[Saved entries]
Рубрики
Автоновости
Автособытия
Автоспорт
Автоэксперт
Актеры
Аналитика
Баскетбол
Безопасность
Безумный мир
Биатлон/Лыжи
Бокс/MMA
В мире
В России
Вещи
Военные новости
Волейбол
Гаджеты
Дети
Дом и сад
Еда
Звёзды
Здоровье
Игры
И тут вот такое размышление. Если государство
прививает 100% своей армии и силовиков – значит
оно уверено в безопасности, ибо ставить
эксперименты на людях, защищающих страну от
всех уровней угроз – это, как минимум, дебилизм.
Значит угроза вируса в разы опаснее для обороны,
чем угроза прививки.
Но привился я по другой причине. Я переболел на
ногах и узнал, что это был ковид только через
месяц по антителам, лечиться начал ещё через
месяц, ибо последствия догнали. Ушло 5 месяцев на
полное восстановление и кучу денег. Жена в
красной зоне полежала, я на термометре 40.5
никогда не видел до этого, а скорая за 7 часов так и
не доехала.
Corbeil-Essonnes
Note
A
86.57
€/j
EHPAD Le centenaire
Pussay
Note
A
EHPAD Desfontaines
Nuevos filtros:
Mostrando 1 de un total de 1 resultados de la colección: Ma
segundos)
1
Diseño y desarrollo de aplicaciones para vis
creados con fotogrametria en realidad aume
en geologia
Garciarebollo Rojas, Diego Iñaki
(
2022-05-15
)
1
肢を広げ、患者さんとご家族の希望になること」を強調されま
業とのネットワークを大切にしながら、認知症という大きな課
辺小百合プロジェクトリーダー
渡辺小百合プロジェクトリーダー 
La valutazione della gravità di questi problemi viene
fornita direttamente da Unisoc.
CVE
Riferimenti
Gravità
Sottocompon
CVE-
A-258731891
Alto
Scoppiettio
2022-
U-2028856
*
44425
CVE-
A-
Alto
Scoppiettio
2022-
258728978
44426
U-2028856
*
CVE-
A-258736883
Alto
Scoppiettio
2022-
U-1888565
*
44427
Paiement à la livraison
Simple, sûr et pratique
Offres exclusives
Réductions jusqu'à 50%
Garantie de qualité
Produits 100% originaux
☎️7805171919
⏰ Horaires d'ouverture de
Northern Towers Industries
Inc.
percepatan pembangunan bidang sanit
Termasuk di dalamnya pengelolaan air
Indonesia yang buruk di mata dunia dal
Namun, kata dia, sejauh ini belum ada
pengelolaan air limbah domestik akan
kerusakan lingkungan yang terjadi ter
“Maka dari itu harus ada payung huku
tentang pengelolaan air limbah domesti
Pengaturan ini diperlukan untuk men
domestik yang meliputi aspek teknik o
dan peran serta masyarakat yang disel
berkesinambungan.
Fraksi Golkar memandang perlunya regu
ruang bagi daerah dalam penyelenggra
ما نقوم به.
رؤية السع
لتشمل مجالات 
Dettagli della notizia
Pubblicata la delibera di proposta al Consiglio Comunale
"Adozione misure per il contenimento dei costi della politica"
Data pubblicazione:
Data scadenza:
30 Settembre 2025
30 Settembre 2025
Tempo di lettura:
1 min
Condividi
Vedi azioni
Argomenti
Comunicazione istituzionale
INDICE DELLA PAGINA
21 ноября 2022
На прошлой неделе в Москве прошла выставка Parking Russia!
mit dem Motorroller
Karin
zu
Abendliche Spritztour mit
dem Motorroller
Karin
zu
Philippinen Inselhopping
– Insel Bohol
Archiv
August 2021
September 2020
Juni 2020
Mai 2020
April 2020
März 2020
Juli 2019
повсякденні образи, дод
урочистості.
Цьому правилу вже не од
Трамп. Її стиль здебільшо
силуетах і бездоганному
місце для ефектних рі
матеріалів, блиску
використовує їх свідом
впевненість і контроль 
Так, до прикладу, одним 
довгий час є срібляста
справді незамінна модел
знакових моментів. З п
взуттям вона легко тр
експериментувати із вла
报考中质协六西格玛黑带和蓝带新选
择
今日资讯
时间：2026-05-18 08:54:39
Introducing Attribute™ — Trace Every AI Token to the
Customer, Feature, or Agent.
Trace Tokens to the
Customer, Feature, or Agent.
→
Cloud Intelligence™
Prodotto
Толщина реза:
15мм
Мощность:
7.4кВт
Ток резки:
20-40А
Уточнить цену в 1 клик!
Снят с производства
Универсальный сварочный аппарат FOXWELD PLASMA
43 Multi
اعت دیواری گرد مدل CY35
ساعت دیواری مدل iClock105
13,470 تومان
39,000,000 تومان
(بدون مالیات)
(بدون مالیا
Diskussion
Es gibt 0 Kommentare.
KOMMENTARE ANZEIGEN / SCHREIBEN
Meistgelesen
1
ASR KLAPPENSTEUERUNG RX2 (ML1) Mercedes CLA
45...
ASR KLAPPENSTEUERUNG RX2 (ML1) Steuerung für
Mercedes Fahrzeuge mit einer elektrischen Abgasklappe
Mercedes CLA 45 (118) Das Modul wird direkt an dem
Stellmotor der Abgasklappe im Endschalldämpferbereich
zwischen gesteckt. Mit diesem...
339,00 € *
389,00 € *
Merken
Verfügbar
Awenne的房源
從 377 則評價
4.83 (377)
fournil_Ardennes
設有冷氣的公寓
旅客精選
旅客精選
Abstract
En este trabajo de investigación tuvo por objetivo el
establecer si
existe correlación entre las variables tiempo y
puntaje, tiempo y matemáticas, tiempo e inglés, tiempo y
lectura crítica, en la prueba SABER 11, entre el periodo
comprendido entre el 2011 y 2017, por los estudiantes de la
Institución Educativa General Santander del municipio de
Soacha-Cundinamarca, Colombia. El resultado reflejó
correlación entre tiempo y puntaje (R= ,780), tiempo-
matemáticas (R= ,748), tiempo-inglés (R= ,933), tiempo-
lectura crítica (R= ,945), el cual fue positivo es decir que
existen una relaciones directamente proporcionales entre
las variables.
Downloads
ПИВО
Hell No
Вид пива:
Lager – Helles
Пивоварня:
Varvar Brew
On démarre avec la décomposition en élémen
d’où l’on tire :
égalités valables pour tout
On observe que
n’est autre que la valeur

Work to be completed. If a line in the data above contains "Abgasklappe", return that line.

Written response.
Mercedes Fahrzeuge mit einer elektrischen Abgasklappe
Stellmotor der Abgasklappe im Endschalldämpferbereich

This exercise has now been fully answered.